Hence Christ. Christ confronted sin – cleansing the Temple, rebuking Peter, castigating Pharisees. Yet Christ was always, always, always saying, “Come back!” Look at His treatment of Judas. Throughout that bitter night of betrayal, Jesus calls Judas to repentance. He showed Judas his sin while at the same time saying, “Turn from your evil ways!” Christ worked to win His brothers and sisters back to Himself.

Yet, even when rejected, He didn’t stop. Though His Words fell, and fall, on so deaf ears, He confronts sin. He confronted sin pounding its way through the palms of His hands and the soles of His feet. He confronted sin pressing sharp thorns into His forehead. He confronted the sour vinegar of sin for hours on the cross. He confronted the immeasurable weight of sin bearing down upon His shoulders. He confronted sin so that He might win you over to Him. As Paul says, “He was delivered over to death for our sins.”

And then, after confronting sin, after coming to us with the truth, He cast them away! “He was raised to life for our justification!” Like anyone confronted with wrongdoing, with irrefutable proof, with the threat not just of expulsion from class, firing from a job, or the end of a marriage, but rather with the threat of death in the fire of hell, we fell down on our knees before Holy God and said, “Blot out our transgressions! Forgive us our sins! Don’t regard our sins as they deserve. Forgive our debts!” And He does. He did. In Christ.
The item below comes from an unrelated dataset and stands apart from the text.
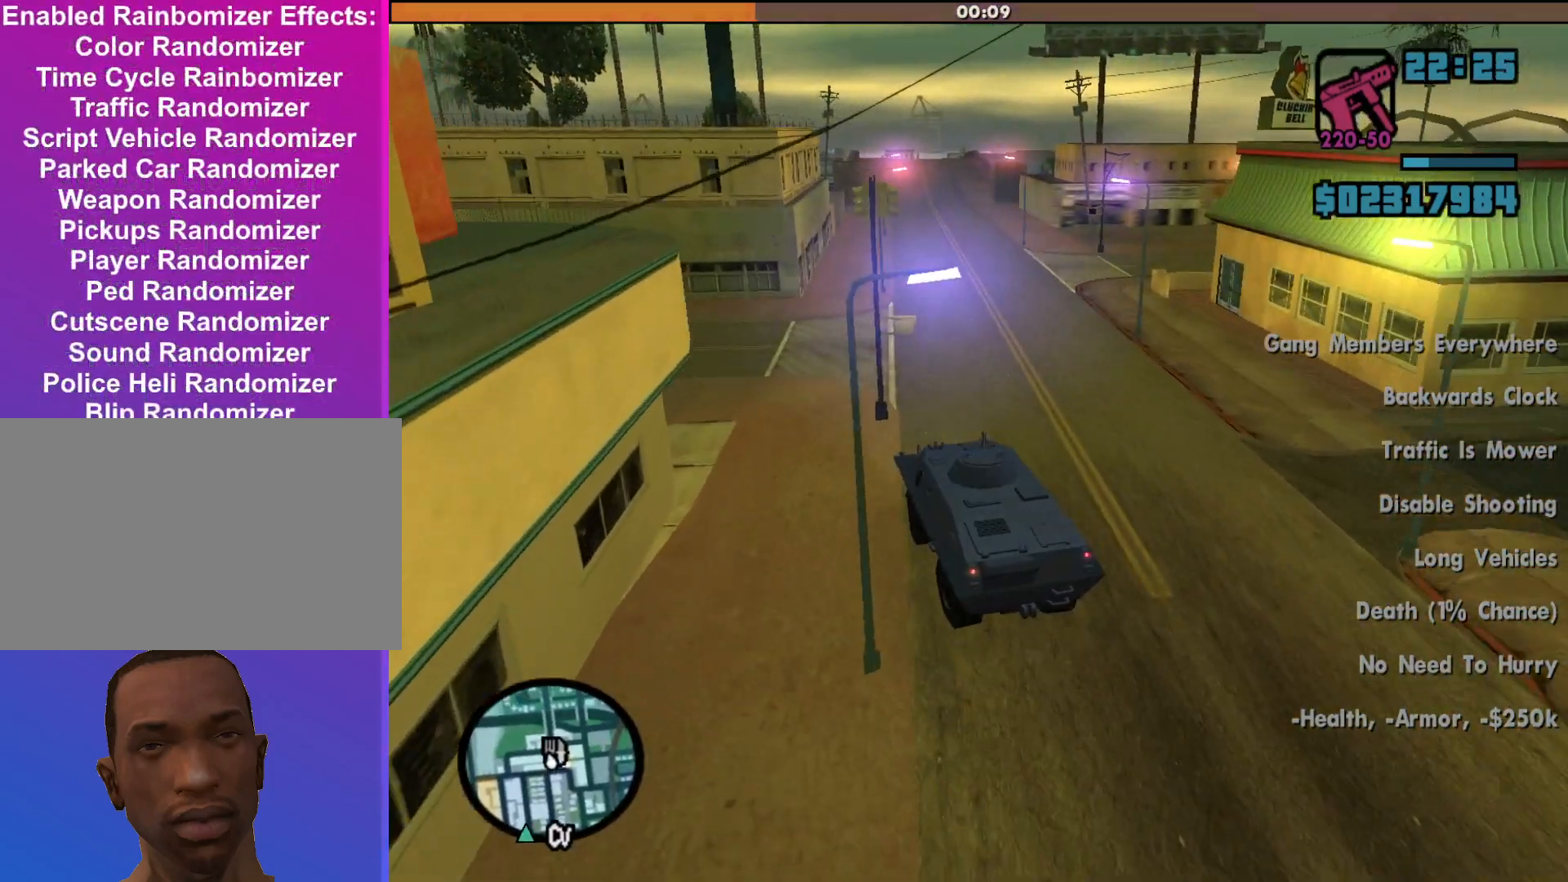
{"keys": ["d", "s"], "mouse": [], "events": [[33, "s", "down"]]}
“It is finished.” “Given and shed for you.” “He saved us through the washing of rebirth and renewal by the Holy Spirit.” There we see that Christ doesn’t just confront us with our sins. He doesn’t just show us our fault. He comes to us with absolution. He wins us over. According to His great compassion He cleanses us with hyssop; He washes us whiter than snow. In the blood and water that poured from Christ, poured upon us through Holy Baptism, God hides His face from my sins and sees only Christ. With that Spirit-filled Word, the Word that created the universe, He creates a new heart in you, a pure heart. And with that immortal medicine of given body and shed blood He renews your spirit. He wins you over. He looses the chains that bound you. Forever. Even when you sin again this afternoon. For with our catechism we confess, “We ask that God would give us all things by grace, for we daily sin much and indeed deserve only punishment.” “If you, O LORD, kept a record of sins, O LORD, who could stand?” But Christ purchased and won us. He cared for sin so much that He came in the flesh. He confronted sin with His sinlessness. He stole the sting of death by conquering death. And then gives it to you every day in Word, Water, Meal so that he can say to you "You are whiter than snow!"
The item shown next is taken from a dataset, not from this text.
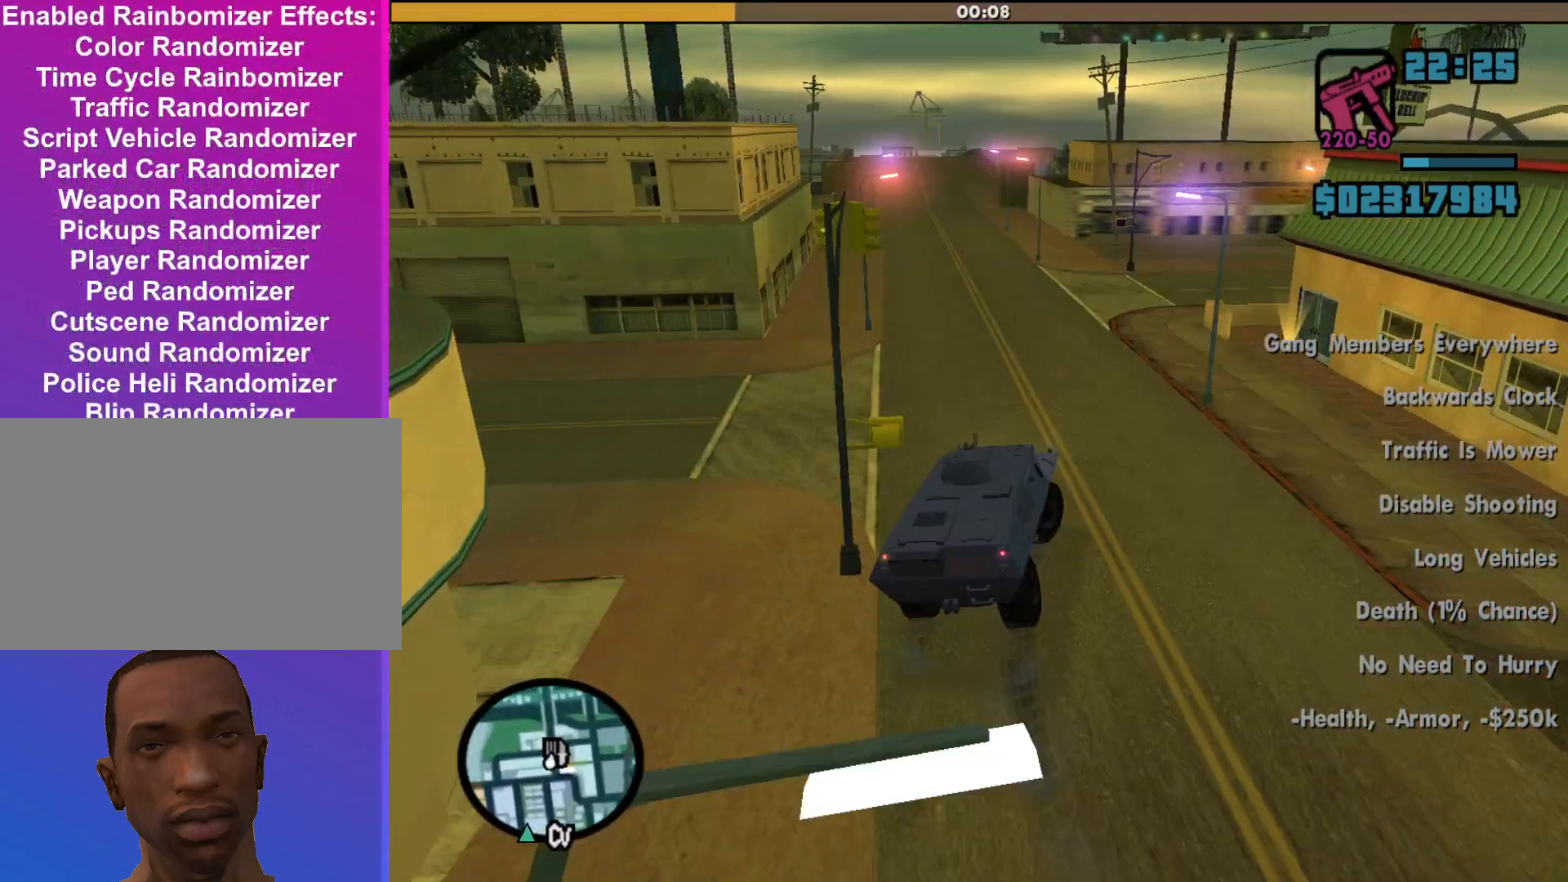
{"keys": ["d"], "mouse": [], "events": [[233, "s", "up"]]}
And thus you can offer the same to your brothers and sisters in sin. Luther explains the Fifth Petition thus, “We, too, truly want to forgive heartily and to do good gladly to those who sin against us.” Here we carry out the hard work of Matthew 5, “Love your enemies,” Matthew 6, “as we also have forgiven our debtors,” and Matthew 18.
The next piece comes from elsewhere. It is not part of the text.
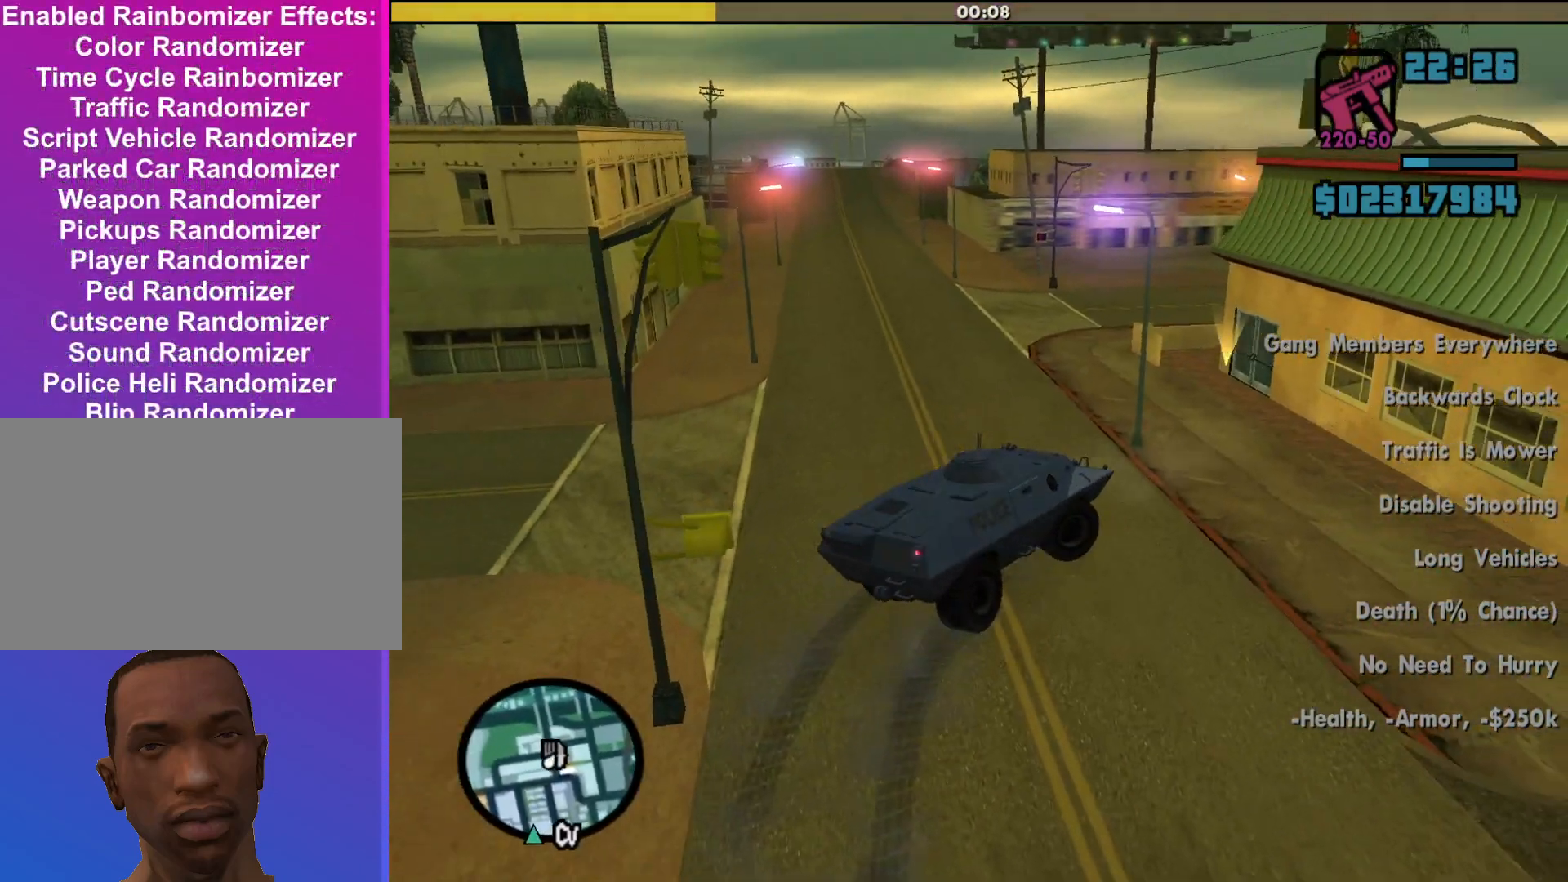
{"keys": ["d"], "mouse": [], "events": []}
You do this not to get in good with God. You can’t. You do this not because God is wishy-washy on sin. He isn’t. You do this because of the radical forgiveness Christ gives you. Later, Peter asked, “How many times shall I forgive my brother when he sins against me? Up to seven times?” And Jesus said, “I tell you, not seven times, but seventy-seven times.” And then Jesus reminded Peter, and you, that the debt God absolved is not tiny. It wasn’t a $20 sin. Your sin-debt amounted to the unpayable trillions – unpayable especially from hell. “O LORD, who could stand?” And yet it was this debt that Christ bore for you, that Christ absolved. It is this absolution offered to you, when He says, “Take and eat, this is my body given for you.” Forgiven such a debt, it is no matter to look to your brother or sister’s $20 sin, and after confronting sin in love and hearing repentance, to cast it away in the same love Christ showed you. Thus forgiven and forgiving, you can walk toward the font in which God washed you whiter than snow and stand together at His table and hear Him say to you, “Your sins are forgiven. Go in peace.” Amen.